* [Text provided]
______________________________

Last December, Pope Francis proposed changing the text of the Lord’s Prayer, or “Our Father,” saying the current translations are flawed because they suggest that God could be the source of temptation.

“This is not a good translation,” the pope said in an interview on Italian television, referring to the Italian text of the line: “Lead us not into temptation.”

A better rendering of the petition would be: “Do not let me fall into temptation,” Francis said.

“I am the one who falls, but God isn’t the one who throws me into temptation and then looks on to see how I fell. A father does not do this; a father helps us get up immediately,” he said.

The new Italian text of the prayer will no longer read, “lead us not into temptation,” but “do not abandon us into temptation,” the Italian bishops said.

The fourth century Latin Vulgate version of the Lord’s Prayer, which has been the point of reference for the Church’s translations into different local languages, reads “ne nos inducas in tentationem” or “lead us not into temptation.” The Latin text is attributed to Saint Jerome, who translated much of the Old Testament from Hebrew and the New Testament from Greek.

A new French version of the prayer no longer uses the words “ne nous soumets pas à la tentation,” but has replaced them with “ne nous laisse pas entrer en tentation” (do not let us enter into temptation).

“The fundamental idea is that God cannot lead us into temptation,” said the archbishop of Chieti, Bruno Forte, a theologian from the Italian bishops conference. “The expression must be understood in the correct way, also referred to by the Pope, that is, in the sense of ‘keeping us from doing evil,’ because God never abandons his own children, but always supports them with his infinite love.”

______________________________

* [Material provided]
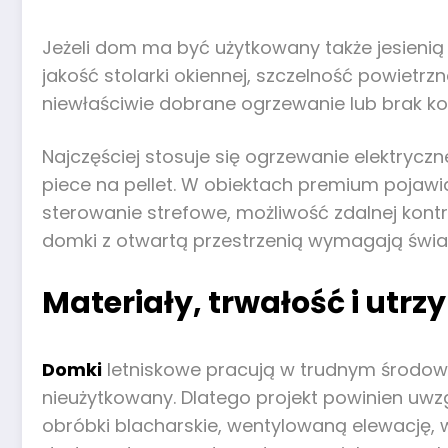
Jeżeli dom ma być użytkowany także jesienią i 
jakość stolarki okiennej, szczelność powietr
niewłaściwie dobrane ogrzewanie lub brak kon
Najczęściej stosuje się ogrzewanie elektryczn
piece na pellet. W obiektach premium pojawia
sterowanie strefowe, możliwość zdalnej kont
domki z otwartą przestrzenią wymagają świ
Materiały, trwałość i ut
Domki
letniskowe pracują w trudnym środowis
nieużytkowany. Dlatego projekt powinien uw
obróbki blacharskie, wentylowaną elewację,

______________________________

* [What this exercise asks]
[a] Print the part of the passage about the Lord's Prayer starting with "A new French" and going on through "enter into temptation).".
[b] List every language the passage about the Lord's Prayer names.

* [Answers for this exercise]
[a]
A new French version of the prayer no longer uses the words “ne nous soumets pas à la tentation,” but has replaced them with “ne nous laisse pas entrer en tentation” (do not let us enter into temptation).

[b] Italian, Latin, Hebrew, Greek, French